Kaget Pipit mendengar penuturanku barusan. Pasti dia heran darimana aku tau semua itu. Aku berpesan kepadanya untuk hanya menyampaikan ini pada suaminya nanti kalau mereka sudah tinggal berdua saja. Dan satu pesan terakhirku, “Kalau gak takut dosa… Ada jalan untuk masalahmu, Pit…” kuberikan secarik kertas padanya.

Bersamaan, mobil Imran merapat untuk menjemput kami dan beranjak pulang ke Mabar. Lewat tol biar cepat.

Keesokan harinya, kelima ekor burung itu sudah kembali berkicau seperti biasa di kandangnya. Yah benar. Semua sudah kembali. Hebat, kan?

Ppt: Makasih ya bg Aseng

Aseng: Sm-sm pit cm nolong aj

Benar lagi. Kertas yang kuberi pada Pipit itu pin BB-ku untuk menghubungiku kalau perlu arahan lebih lanjut. Dan benar saja tengah malam ia nge-ping BB-ku. Ternyata-eh-ternyata, setelah sampai di rumah, Pipit cerita pada suaminya kalau ia dapat penerawangan entah dari mana kalau ia tau siapa pelaku maling burung itu sebenarnya. Langsung mereka mendatangi rumah anak pak Jumadi yang kelang dua gang dari sini. Dari luar rumah saja sudah terdengar suara burung sahut bersahut bising yang dikenali Imran sebagai burung piaraannya. Dengan tanpa membuat keributan, mereka bertamu ke rumah yang memang pecinta burung itu dan mengklain semua burung yang sudah dimaling itu. Gak bisa berkutik dan bermaksud damai, burung-burung itu kembali berpindah tangan ke pemilik aslinya. Kasus selesai.

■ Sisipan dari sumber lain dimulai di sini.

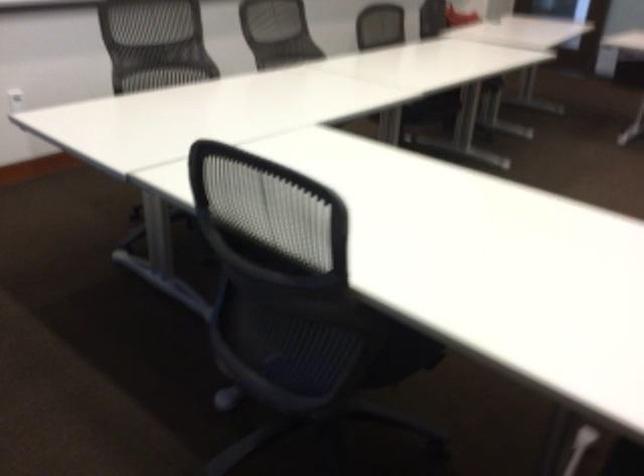
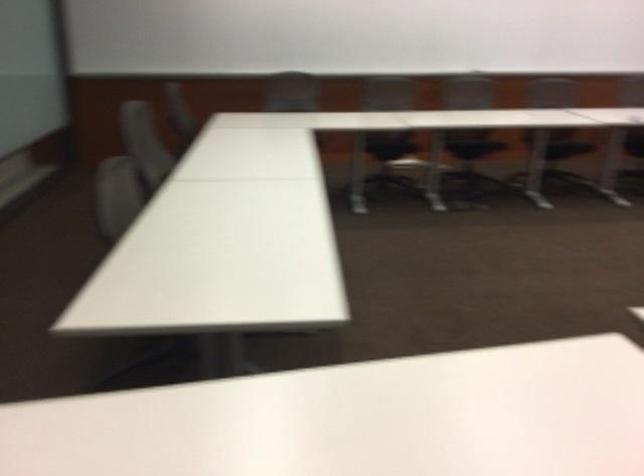
Question: The images are taken continuously from a first-person perspective. In which direction are you moving?

Choices:
 (A) Left
 (B) Right
 (C) Forward
 (D) Backward

Answer: (D)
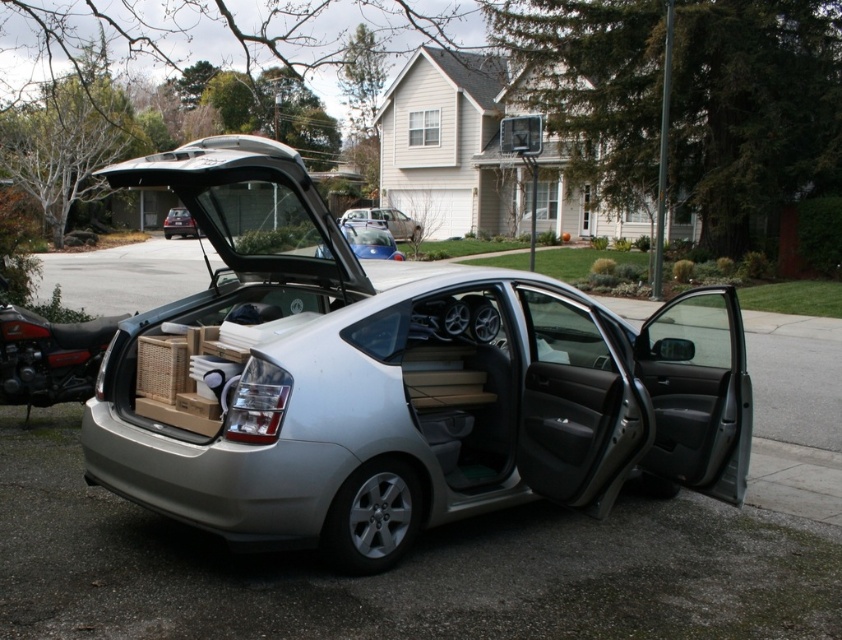
You are standing in front of the silver sedan with two open doors. There are two points marked on the car. One is at coordinate point [453,321] and the other at point [398,253]. Which point is closer to you?

Point [453,321] is closer to the viewer than point [398,253].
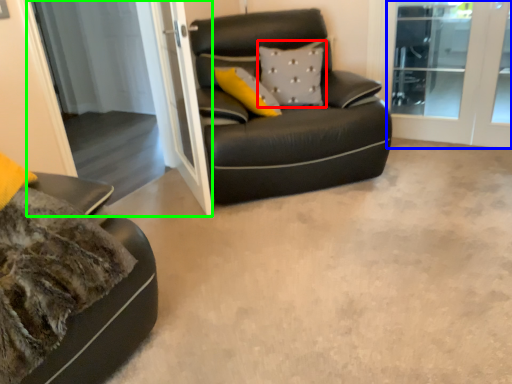
Question: Which object is the farthest from pillow (highlighted by a red box)? Choose among these: screen door (highlighted by a blue box) or screen door (highlighted by a green box).

Choices:
 (A) screen door
 (B) screen door

Answer: (A)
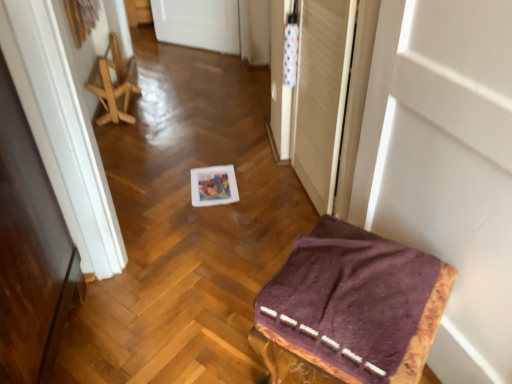
In order to click on free space below transparent plastic screen door at upper right (from a real-world perspective) in this screenshot , I will do `click(301, 195)`.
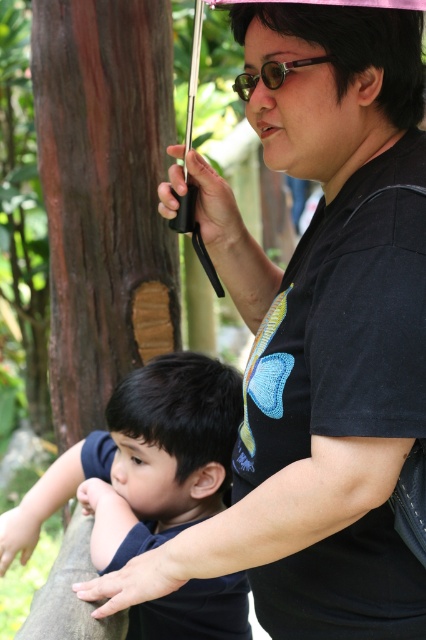
You are a photographer trying to capture the scene where the woman and child are standing. You notice the pink matte umbrella at upper center and the gold reflective lenses at center. Which object should you focus on first if you want to ensure both are in the frame without moving the camera?

The pink matte umbrella at upper center is located below the gold reflective lenses at center, so you should focus on the gold reflective lenses at center first to ensure both objects remain in the frame without moving the camera.

You are a photographer trying to capture a clear shot of both the pink matte umbrella at upper center and the gold reflective lenses at center. Which object should you focus on first to ensure both are in focus?

You should focus on the pink matte umbrella at upper center first because it is closer to the viewer than the gold reflective lenses at center, so adjusting focus from near to far will help both objects be in focus.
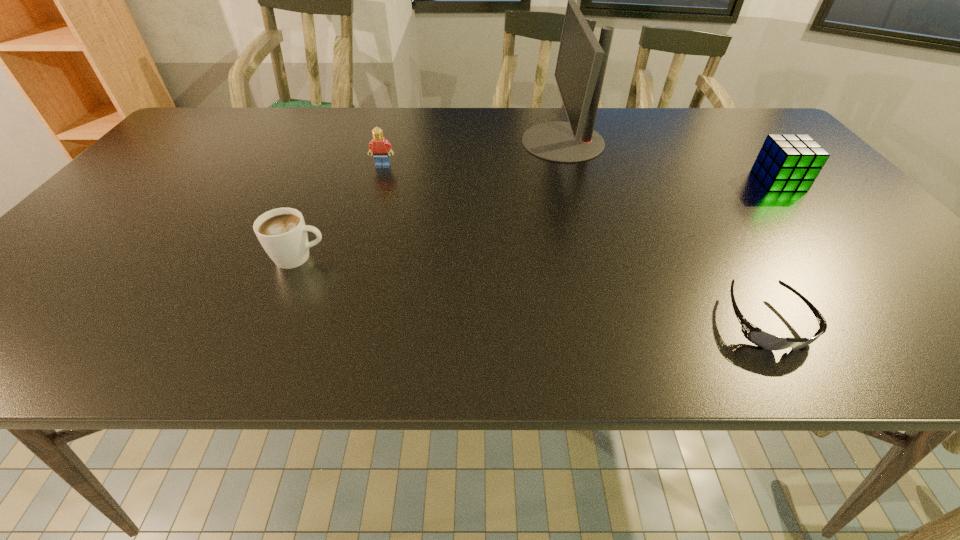
I want to click on the third object from left to right, so click(581, 64).

At what (x,y) coordinates should I click in order to perform the action: click on computer monitor. Please return your answer as a coordinate pair (x, y). Image resolution: width=960 pixels, height=540 pixels. Looking at the image, I should click on (581, 64).

Where is `the second object from left to right`? the second object from left to right is located at coordinates (378, 146).

This screenshot has height=540, width=960. I want to click on the rightmost object, so click(x=787, y=162).

What are the coordinates of `cappuccino` in the screenshot? It's located at (282, 232).

This screenshot has width=960, height=540. I want to click on the leftmost object, so click(x=282, y=232).

Find the location of a particular element. This screenshot has width=960, height=540. the fourth object from left to right is located at coordinates (755, 335).

In order to click on the shortest object in this screenshot , I will do `click(755, 335)`.

I want to click on free region located 0.160m on the screen of the computer monitor, so click(468, 141).

At what (x,y) coordinates should I click in order to perform the action: click on blank space located 0.200m on the screen of the computer monitor. Please return your answer as a coordinate pair (x, y). This screenshot has width=960, height=540. Looking at the image, I should click on (453, 141).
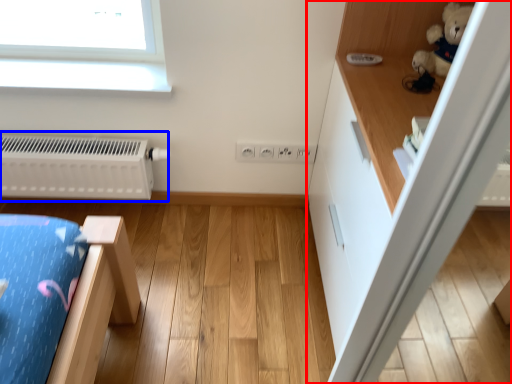
Question: Which object is closer to the camera taking this photo, dresser (highlighted by a red box) or radiator (highlighted by a blue box)?

Choices:
 (A) dresser
 (B) radiator

Answer: (A)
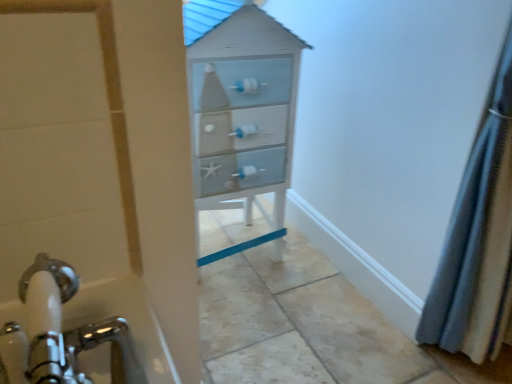
The width and height of the screenshot is (512, 384). Find the location of `vacant area that is in front of light blue painted wood chest of drawers at center`. vacant area that is in front of light blue painted wood chest of drawers at center is located at coordinates [x=259, y=319].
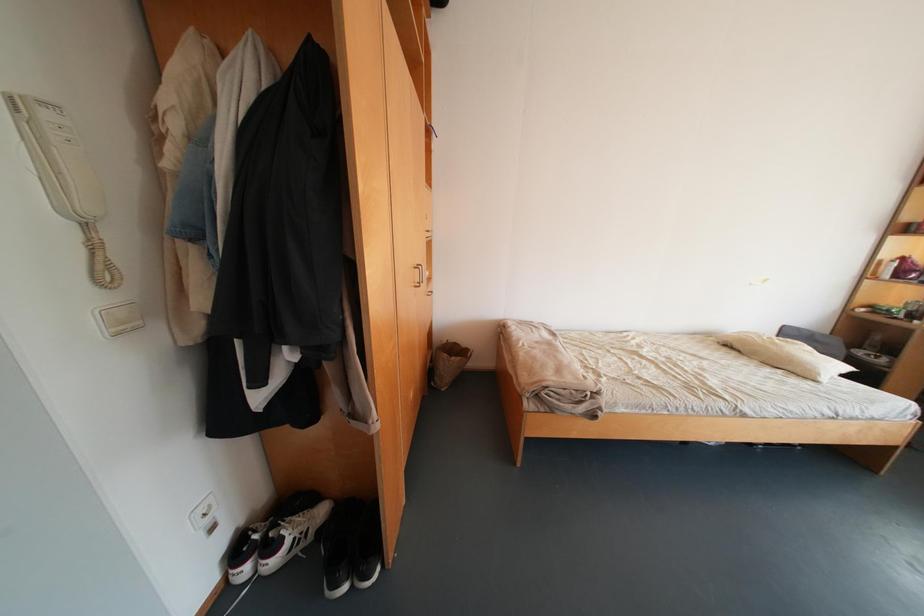
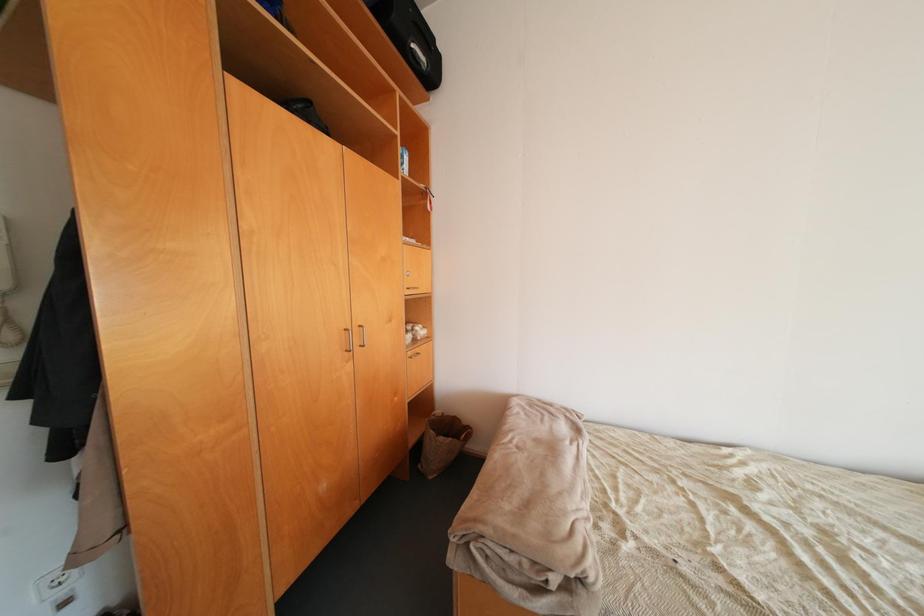
In a continuous first-person perspective shot, in which direction is the camera moving?

The cameraman walked toward right, forward.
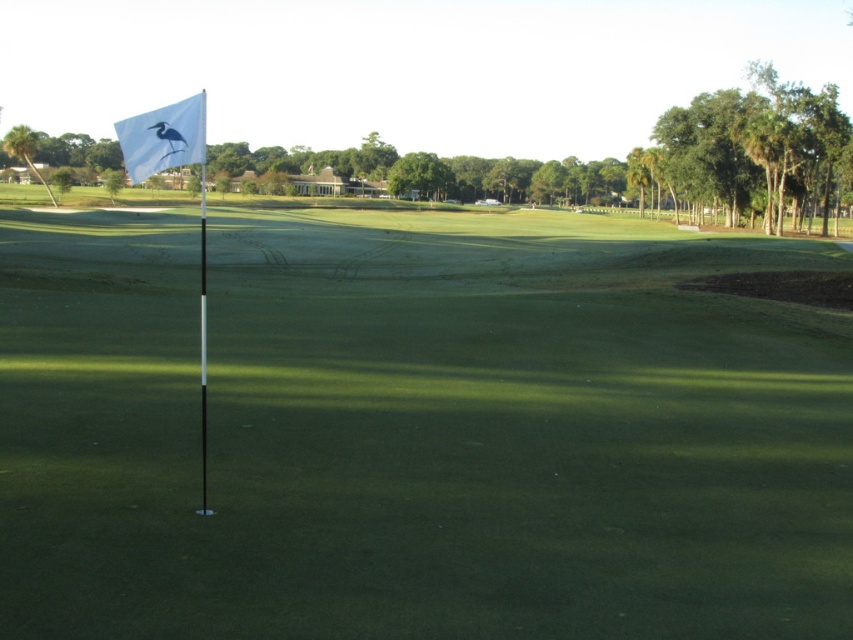
You are a golfer trying to hit the ball into the hole marked by the white plastic flag at upper left and the white fabric flag at upper left. Which flag is closer to the ground?

The white fabric flag at upper left is closer to the ground because the white plastic flag at upper left is taller than it.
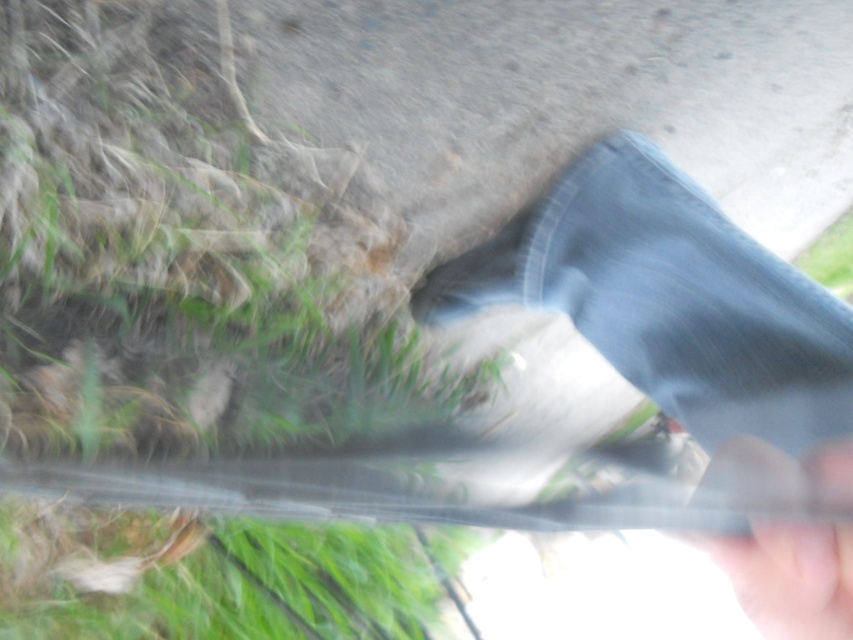
You are navigating a drone through the outdoor scene described. You need to fly from point A to point B. Point A is at coordinates point (706, 246) and point B is at point (436, 296). Given the terrain described, which direction should you fly to move from point A to point B?

To move from point A at coordinates point (706, 246) to point B at point (436, 296), you should fly towards the upper right direction since point B is located above and to the right of point A in the coordinate system.

You are a photographer trying to capture a detailed shot of the smooth skin hand at lower right and the matte black shoe at lower center. Given their sizes, which object should you zoom in on to ensure both are in focus without moving the camera?

The smooth skin hand at lower right has a lesser width compared to the matte black shoe at lower center, so you should zoom in on the smaller object, the smooth skin hand at lower right, to ensure both are in focus without moving the camera.

You are a delivery robot with a 10 inch wide base. You need to move from the green grass at lower left to the matte black shoe at lower center. Is there enough space for you to navigate between them?

The distance between the green grass at lower left and the matte black shoe at lower center is 12.07 inches. Since your base is 10 inches wide, there is sufficient space for you to navigate between them as the distance is greater than your width.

Pak Jumadi gak keliatan batang idungnya selama beberapa hari setelah kejadian itu dari lingkungan ini. Kalo istilah orang sini, sporing alias melarikan diri sementara. Dia punya beberapa anak, kemungkinan ia sporing ke tempat anaknya yang lain. Sore pulang kerja, di meja makan ada satu kotak bolu gulung Meranti yang terkenal enak seantero Medan. Kata istriku pemberian dari Pipit dan suaminya sebagai ucapan terima kasih. Istriku pahamnya kalo ini ucapan terima kasih karena sudah menemani mereka pergi ke dukun di Belawan itu seperti yang kebanyakan orang tau. Padahal cerita aslinya tidak sesimpel itu. Cukup kami aja yang tau.

Ppt: jd sebenarnya bg Aseng bisa yg gitu2 jg?

Aseng: gitu2 gimana?

Ppt: Gitu2 pinter gitu

Aseng: dikit

Pembicaraan kami berlanjut online lewat BBM. Aku curi-curi waktu di saat setelah makan siang karena kerjaan lebih kendor saat itu.

Ppt: jd utk mslh Pipit bisa?

Aseng: apa mslh y? yg blm pny anak?

Ppt: itu yg utama ap krn Pipit byk dosa?

Aseng: merasa bdosa gk

Panjang lebar ternyata pembicaraan kami lewat chatting itu. Dia bisa lebih supel dan terbuka kalau berbincang tidak secara langsung begini dan mencurahkan semua uneg-uneg yang dipendamnya selama ini. Ada begitu banyak masalah terjadi di hidupnya. Ia terlihat seperti perempuan biasa aja yang adem ayem saja dengan kesehariannya ternyata di balik itu semua ia punya segudang masalah. Kutenggarai kalau masalah-masalah hidupnya ini mengkristal dan menggerogoti kesehatannya sendiri diam-diam.

Pertama; hubungannya dengan keluarganya tidak harmonis. Sudah bertahun-tahun ia tidak pernah berhubungan dengan ibu-bapaknya yang ada di Semarang. Apalagi dengan sanak-saudaranya. Itu dimulai dari kehidupan liarnya ketika remaja dengan pacar-pacarnya. Video mesumnya pernah sempat beredar saat SMA yang disebar oleh mantan sakit hati. Agak mereda sebentar hingga tamat SMA. Berlanjut lagi hingga kembali menggila hingga hamil entah dengan siapa, pacar yang mana. Ia sampai harus melakukan siasat licik dengan menjebak satu pacar yang kehidupan ekonominya lumayan untuk menikahinya. Menikah tetapi keguguran di bulan kelima. Merasa lepas dari tanggung jawab, sang suami menceraikannya. Malu, Pipit melarikan diri hingga sampai ke Sumatera sini. Sempat bekerja dan menikah lagi dengan Imran; suami keduanya saat ini. Detail kebinalannya selama itu tidak perlu kuceritakan tentunya.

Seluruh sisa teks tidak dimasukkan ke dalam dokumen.